- Tasks to complete:
[1] Reproduce the part of the Block, Inc. company overview between "Block was founded" and "model in 2021.", inclusive.
[2] Write the next part of the Block, Inc. company overview, starting right after its last sentence.

- Document extract:

Block, Inc. (together with its subsidiaries, "Block" or the "Company") creates tools that empower businesses, sellers, and individuals to participate in the economy. Block is comprised of two operating and reportable segments, Square and Cash App. Square enables sellers to accept card payments and also provides reporting and analytics, and next-day settlement. Square’s point-of-sale software and other business services help sellers manage inventory, locations, and employees; access financing; engage buyers; build a website or online store; and grow sales. Cash App provides an ecosystem of financial products and services to help individuals manage their money by providing financial services that allow individuals to store, send, receive, spend, and invest their money. Cash App’s goal is to redefine the world’s relationship with money by making it more relatable, instantly available, and universally accessible.

On January 31, 2022, the Company completed the acquisition of Afterpay Limited (“Afterpay”), to strengthen its position to better deliver compelling financial products and services that expand access to more consumers and drive incremental revenue for merchants of all sizes. See Note 9, Acquisitions for further details.

Block was founded in 2009 and has offices in the United States, Canada, Japan, Australia, New Zealand, Ireland, the United Kingdom, Spain, Lithuania, China, Italy, and Norway. The Company does not designate a headquarters location after it adopted a distributed work model in 2021.

- Material provided:
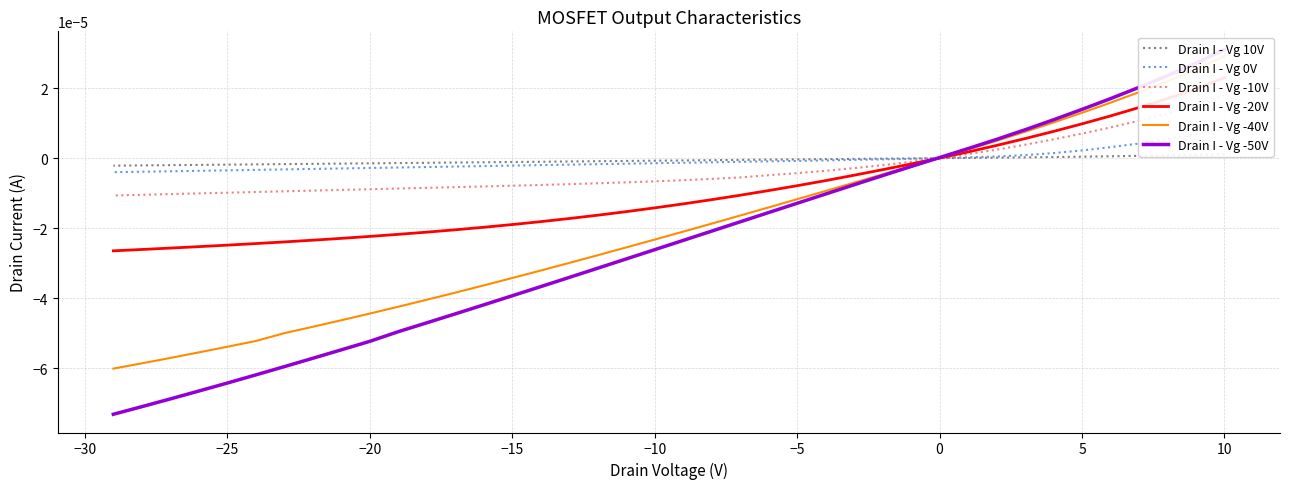

How many lines are shown in the chart?

6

- Responses:
[1]
Block was founded in 2009 and has offices in the United States, Canada, Japan, Australia, New Zealand, Ireland, the United Kingdom, Spain, Lithuania, China, Italy, and Norway. The Company does not designate a headquarters location after it adopted a distributed work model in 2021.

[2]
Basis of Presentation
    
The accompanying interim condensed consolidated financial statements of the Company are unaudited. These interim condensed consolidated financial statements have been prepared in accordance with generally accepted accounting principles in the United States of America ("U.S. GAAP") and the applicable rules and regulations of the Securities and Exchange Commission ("SEC") for interim financial information. Accordingly, they do not include all of the information and footnotes required by U.S. GAAP for complete financial statements. The December 31, 2021 condensed consolidated balance sheet was derived from the audited financial statements as of that date, but does not include all of the information and footnotes required by U.S. GAAP for complete financial statements.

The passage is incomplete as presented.